Some elements of a community-oriented public safety force exist in Kansas City: The Public Safety Ambassadors in the Downtown Community Improvement District, which encompasses downtown Kansas City and the River Market, are trained in de-escalation, do not carry guns, and are publicly funded.
Sean O’Byrne, director of the Downtown and River Market Community Improvement Districts, said the ambassadors handle quality-of-life issues, adding that they will connect those experiencing mental health problems to service providers. Also called “the Bumblebees” because of their black and yellow uniforms, the ambassadors coordinate with the KCPD; O’Byrne said focusing on quality-of-life issues is one way to alleviate pressure from police.
“Our goal is to get them off of the streets and into structured clinical care, and that’s why we have such a good network with the human service providers,” O’Byrne said of people experiencing crises. “Community policing is just that, it’s policing. It’s taking care of the community.”
‘Closer to the solution’
Some critics of defunding police point to high crime rates, including the high homicide rate in Kansas City, as evidence that the city needs a robust police force. Recently, Kansas City, Missouri, Mayor Quinton Lucas requested that Missouri Gov. Mike Parson send additional resources and tools for law enforcement and prosecutors to address violent crime. As a result, the Department of Justice is launching a new initiative, Operation Legend, that will bring federal law enforcement officers to Kansas City.
Novak said that while he doesn’t fully support defunding the police, he agrees with reducing the responsibility of police and moving money from police departments to other areas like schools.
“When we talk about root causes of crime, it’s all things that are beyond the scope of the police,” Novak said. “Greater funding for mental health, for schools and education, those will likely pay bigger dividends down the road.”
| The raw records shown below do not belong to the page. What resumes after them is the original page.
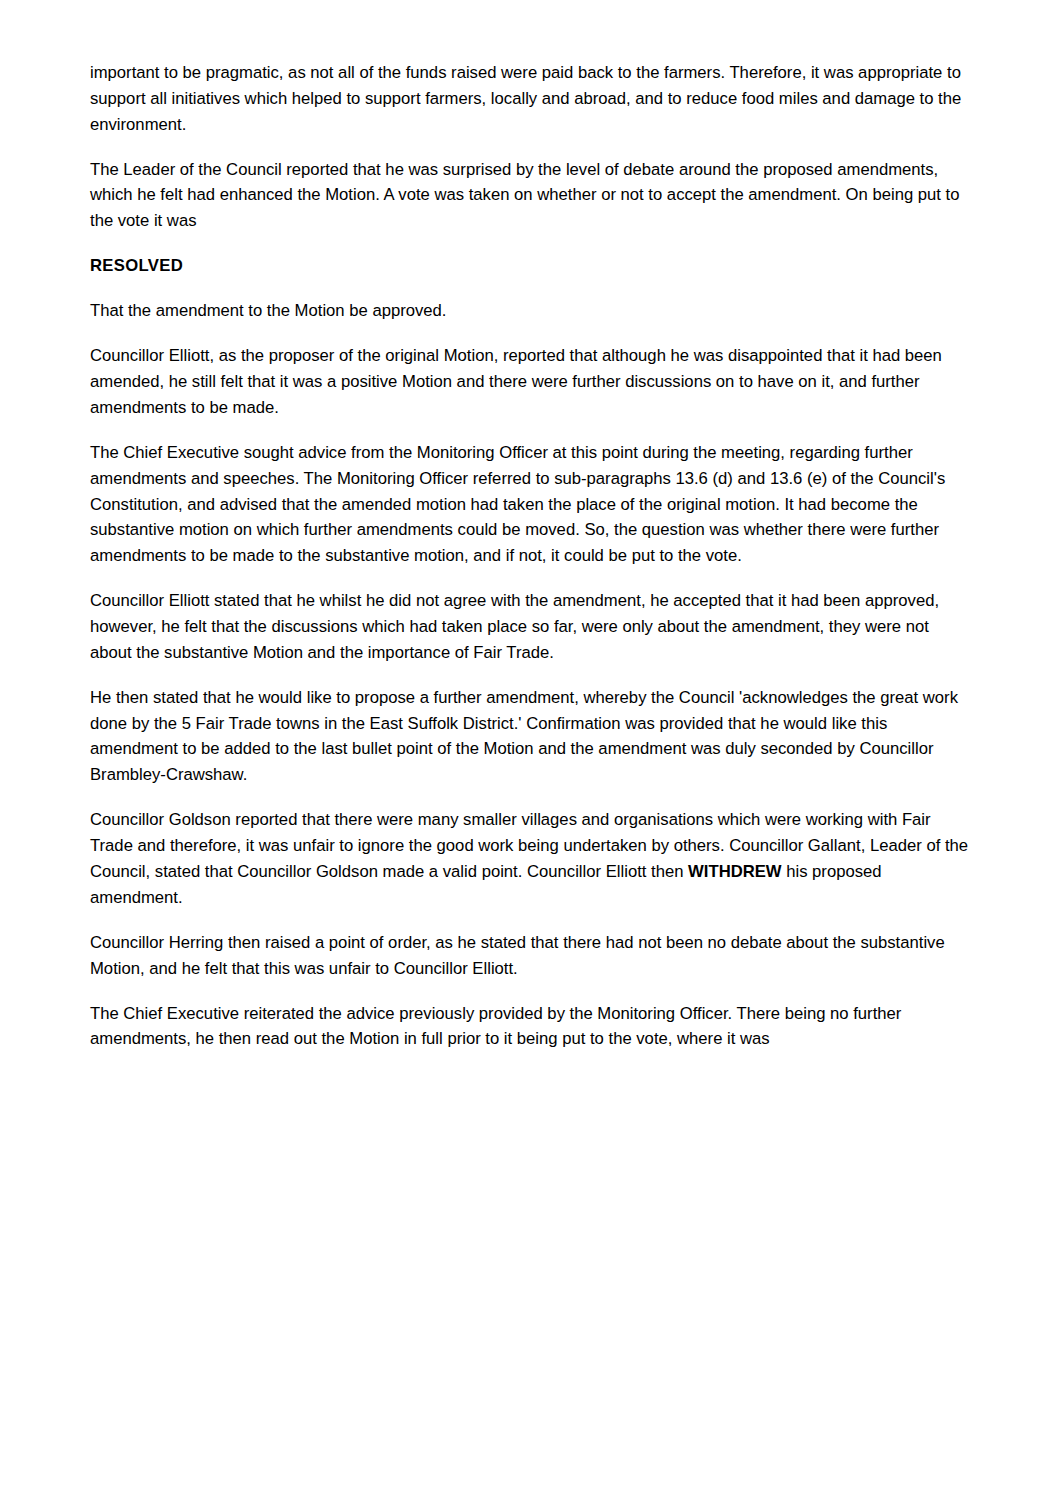important to be pragmatic, as not all of the funds raised were paid back to the farmers. Therefore, it was appropriate to support all initiatives which helped to support farmers, locally and abroad, and to reduce food miles and damage to the environment.
The Leader of the Council reported that he was surprised by the level of debate around the proposed amendments, which he felt had enhanced the Motion. A vote was taken on whether or not to accept the amendment. On being put to the vote it was
RESOLVED
That the amendment to the Motion be approved.
Councillor Elliott, as the proposer of the original Motion, reported that although he was disappointed that it had been amended, he still felt that it was a positive Motion and there were further discussions on to have on it, and further amendments to be made.
The Chief Executive sought advice from the Monitoring Officer at this point during the meeting, regarding further amendments and speeches. The Monitoring Officer referred to sub-paragraphs 13.6 (d) and 13.6 (e) of the Council's Constitution, and advised that the amended motion had taken the place of the original motion. It had become the substantive motion on which further amendments could be moved. So, the question was whether there were further amendments to be made to the substantive motion, and if not, it could be put to the vote.
Councillor Elliott stated that he whilst he did not agree with the amendment, he accepted that it had been approved, however, he felt that the discussions which had taken place so far, were only about the amendment, they were not about the substantive Motion and the importance of Fair Trade.
He then stated that he would like to propose a further amendment, whereby the Council 'acknowledges the great work done by the 5 Fair Trade towns in the East Suffolk District.' Confirmation was provided that he would like this amendment to be added to the last bullet point of the Motion and the amendment was duly seconded by Councillor Brambley-Crawshaw.
Councillor Goldson reported that there were many smaller villages and organisations which were working with Fair Trade and therefore, it was unfair to ignore the good work being undertaken by others. Councillor Gallant, Leader of the Council, stated that Councillor Goldson made a valid point. Councillor Elliott then WITHDREW his proposed amendment.
Councillor Herring then raised a point of order, as he stated that there had not been no debate about the substantive Motion, and he felt that this was unfair to Councillor Elliott.
The Chief Executive reiterated the advice previously provided by the Monitoring Officer. There being no further amendments, he then read out the Motion in full prior to it being put to the vote, where it was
Novak said one way to analyze the role of the police is to think about policing like a hospital.
“Do we want cops to be emergency room doctors only?” he said. “Or do we want them engaging in preventative medicine? I think we would agree that it’s better to try to prevent the disease than to treat it after it occurs.”
“And that’s why we have different types of doctors. This is why you have your general practice versus your ER doctor. The ER doctor is not in a good position to be preventative. We kind of need both.”
Caroline Sarnoff, executive director of the Justice Collaboratory at Yale University, says one of the most effective ways to prevent crime is to prioritize the trust and fairness in relationships between authorities and people.
“If people feel that authority is legitimate, they are more likely to comply with the law versus a deterrence theory,” Sarnoff said. “So it’s not so much about the swiftness and severity of punishment, it’s actually about individuals’ perceptions of authority, like the police.”
For Manley, divesting from police and our current prison system and investing in systems of care means holding people accountable for harm they cause — and providing them with the necessary support.
“We don’t throw people away,” Manley said. “It doesn’t solve the problem because they come back, and they should. They should come back better with help and support.”
In Kansas City, solutions to reimagine public safety must include input from those most affected by policing, she said.
“The people who are closer to the problems are closer to the solution,” Manley said. “So there is no way to solve it without coming to the community and actually having a conversation and letting us take the lead.”